Bill Lucas wyróżnia siedem czynników ograniczających kreatywność. Są nimi: szkoła, szyderstwo, presja społeczna, status quo, standaryzacja, silosy, garnitury.
- Szkoła. Wskazując szkołę autor krytykuje zbytnie przywiązywanie wagi do ilorazu inteligencji oraz uważa, że kultywowanie stylu uczenia, w którym tylko jedna odpowiedź uważana jest za poprawną jest niewłaściwe.
- Szyderstwo zabija kreatywność. Blokuje twórczy proces i wyklucza pomysły, których połączenie z innymi, może dać niewidziane wcześniej rozwiązanie. Skrytykowany początkowo pomysł może również zapoczątkować myślenie innymi torami, prowadzące we właściwym kierunku. Dlatego też praktycznie do samego końca nie wolno krytykować w trakcie burzy mózgów i dzięki temu są tak skuteczne.
- Presja społeczna może występować pod wieloma postaciami. Zwykle polega na przyjęciu dominującego nastawienia. Np. będąc w grupie ludzi i posiadając inny pogląd na daną sprawę, ciężko będzie przeforsować własne rozwiązanie, nawet, jeśli będzie najlepsze. Może się też przejawiać w postaci prostego nakazu, że masz robić to, co każe przełożony.
- Status quo. Utrzymywanie go przeciwstawia się kreatywnemu myśleniu. Może nawet doprowadzić do upadku przedsiębiorstwa. Łączy się ze stylem myślenia, który wynika z faktu, że zawsze coś się robiło w określony sposób i wskazuje na ograniczenie w myśleniu.
- Standaryzacja to zdaniem Billa Lucasa skłonność do tworzenia schematów, a później tylko korzystania z nich, bez ponownego przemyślenia tematu od początku. Niekiedy w momencie pojawienia się problemu, właśnie takie działanie jest najwłaściwsze, ale przy tej skłonności może być bardzo mało prawdopodobne.

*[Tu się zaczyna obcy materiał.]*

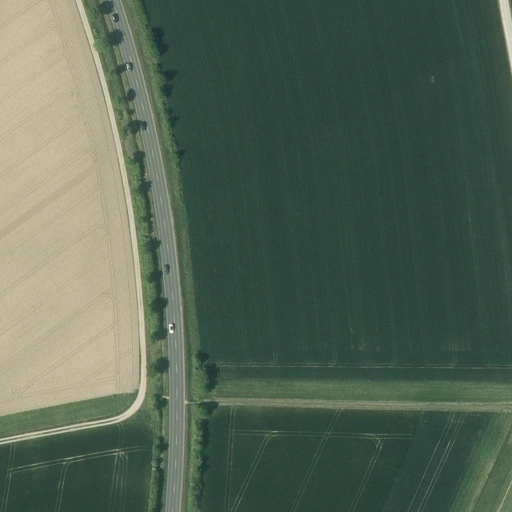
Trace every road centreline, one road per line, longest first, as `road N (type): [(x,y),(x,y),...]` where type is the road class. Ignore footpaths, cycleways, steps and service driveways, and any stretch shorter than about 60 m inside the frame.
road 1 (primary): [(172,511),(171,281),(141,101),(112,0)]
road 2 (track): [(200,219),(511,32)]
road 3 (track): [(0,442),(124,418),(140,402),(136,253)]
road 4 (track): [(223,405),(511,411)]
road 5 (track): [(77,0),(123,145),(136,253)]
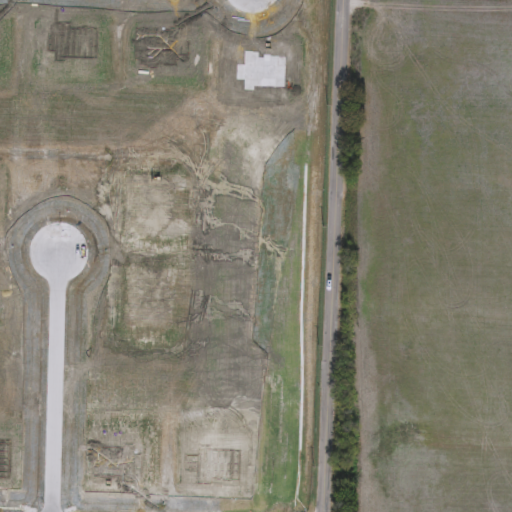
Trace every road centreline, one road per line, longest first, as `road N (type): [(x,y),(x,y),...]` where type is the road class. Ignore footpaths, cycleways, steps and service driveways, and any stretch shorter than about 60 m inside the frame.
road 1 (residential): [(343,0),(323,511)]
road 2 (residential): [(50,511),(58,252)]
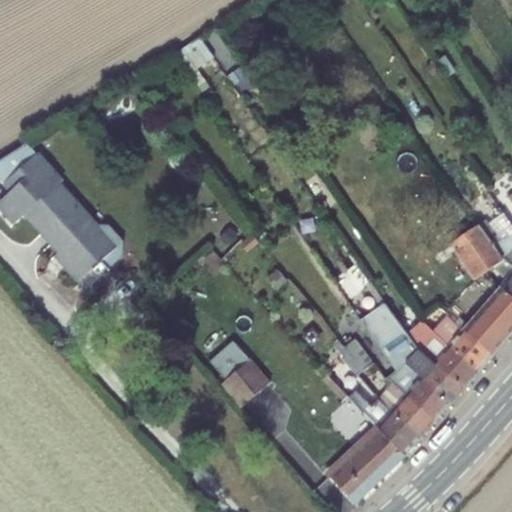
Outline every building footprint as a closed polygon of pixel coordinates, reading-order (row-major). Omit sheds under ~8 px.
[(177,56),(190,75),(213,58),(200,41),(177,56)] [(217,64),(224,73),(236,64),(229,55),(217,64)] [(94,227),(58,186),(61,183),(25,145),(0,160),(0,177),(13,191),(0,202),(0,205),(17,224),(28,214),(61,251),(86,277),(101,264),(107,271),(122,258),(123,243),(108,227),(95,226),(94,227)] [(321,208),(330,220),(341,211),(333,200),(321,208)] [(502,241),(511,234),(511,224),(505,214),(490,223),(502,241)] [(495,246),(505,260),(511,264),(511,234),(502,241),(490,223),(488,219),(480,224),(495,246)] [(458,252),(476,280),(487,272),(494,268),(505,260),(495,246),(480,224),(453,243),(433,255),(440,264),(458,252)] [(61,251),(55,256),(79,283),(86,277),(61,251)] [(494,268),(500,275),(511,264),(505,260),(494,268)] [(511,276),(503,287),(511,294),(511,276)] [(462,320),(458,324),(465,330),(495,356),(511,336),(511,294),(503,287),(469,326),(462,320)] [(481,372),(495,356),(465,330),(458,324),(448,316),(435,330),(451,346),(481,372)] [(410,331),(421,349),(437,363),(467,389),(481,372),(451,346),(435,330),(424,321),(423,320),(410,331)] [(402,369),(408,362),(423,379),(452,406),(467,389),(437,363),(421,349),(410,331),(406,325),(391,340),(378,324),(368,330),(397,372),(402,369)] [(226,382),(222,386),(243,408),(273,382),(231,337),(206,360),(226,382)] [(352,355),(365,372),(375,364),(356,339),(346,348),(352,355)] [(397,372),(387,378),(393,383),(408,396),(438,422),(452,406),(423,379),(408,362),(402,369),(397,372)] [(325,379),(345,400),(343,401),(373,435),(331,474),(358,503),(408,456),(380,428),(337,383),(329,375),(325,379)] [(359,393),(344,377),(337,383),(380,428),(408,456),(425,437),(380,398),(368,385),(359,393)] [(393,383),(387,378),(385,381),(390,386),(380,398),(425,437),(438,422),(408,396),(393,383)]
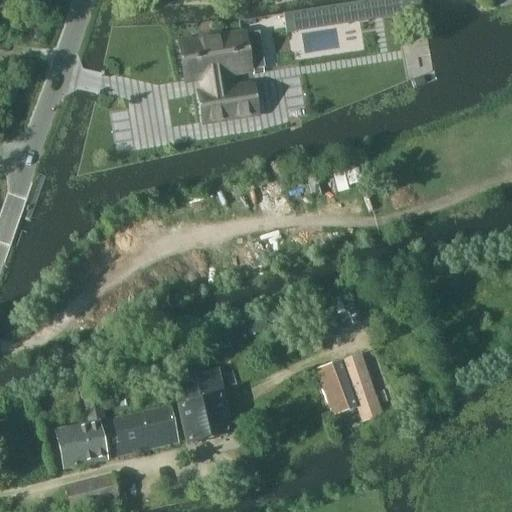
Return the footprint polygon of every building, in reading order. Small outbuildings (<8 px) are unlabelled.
[(202,42),(181,46),(187,81),(205,78),(207,94),(200,95),(205,123),(256,115),(251,87),(231,90),(229,74),(249,71),(265,69),(259,33),(243,36),(219,39),(219,36),(201,39),(202,42)] [(34,201),(27,199),(21,215),(28,218),(34,201)] [(329,332),(320,304),(300,311),(309,338),(329,332)] [(362,357),(316,373),(331,419),(358,410),(363,426),(383,419),(362,357)] [(107,461),(179,445),(171,408),(105,422),(100,400),(84,403),(89,426),(56,433),(64,472),(108,462),(107,461)] [(192,445),(227,437),(219,400),(183,408),(192,445)] [(71,511),(74,511),(120,501),(114,477),(66,489),(71,511)]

- Silosy. Mają odzwierciedlać hermetycznie zamknięte struktury utworzone z pojedynczych, nie połączonych wydziałów lub sekcji. W takich strukturach panuje niezdrowa rywalizacja, a wiedza jest pilnie strzeżona. W takich strukturach najlepiej czują się ludzie myślący kategoriami dowodzenia i kontroli i jednocześnie są zamknięci na świeże pomysły.
- Garnitury, czyli narzucenie stylu ubierania się. Autor w ten sposób określa, jakie może mieć wpływ na człowieka swoboda w ubieraniu się lub jej brak. Chodzi tutaj o to, by pracownik czuł się dobrze w swoim stroju, by nie zmuszać go do określonego stylu ubierania się. Czasami lepiej jest dostosować się ubiorem do rozmówcy, aby nie czuć się zagrożonym i nie zamykać się w związku z tym na nowe idee. Czasami swoboda w stylu ubierania się może doprowadzić do sytuacji, w której pracownik nie wie, jak powinien dostosować swój wygląd, przez co może poczuć się zagubiony i pozbawiony pewności, którą mógł mu dawać np. garnitur.[1]
[1] Por. B. Lucas, Twój umysł stać na więcej, Dom Wydawniczy REBIS, Poznań 2005, s. 208-209.
Bardzo dobry artykuł! Przeczytasz, a nie pożałujesz
Dobry wpis, nie mogę się już doczekać kolejnych
Kreatywność w moim odczuciu zabija całkowicie w dzisiejszych czasach szablonowy tryb nauczania. Osoba po maturze, jest dalej na etapie rozwojowym 15 latka. Jak patrzę na nową maturę, szczególnie tą z matematyki – zastanawiam się do czego to wszystko doprowadzi… Niebawem będzie można wejść z całą książka w której są rozwiązania, bo czemu miałby się uczeń nauczyć podstawowych równań oraz wzorów – przecież on ma spokojnie wykonywać polecenia które w przyszłości będziemy mu dawać, a nie je analizować i wytykać błędy.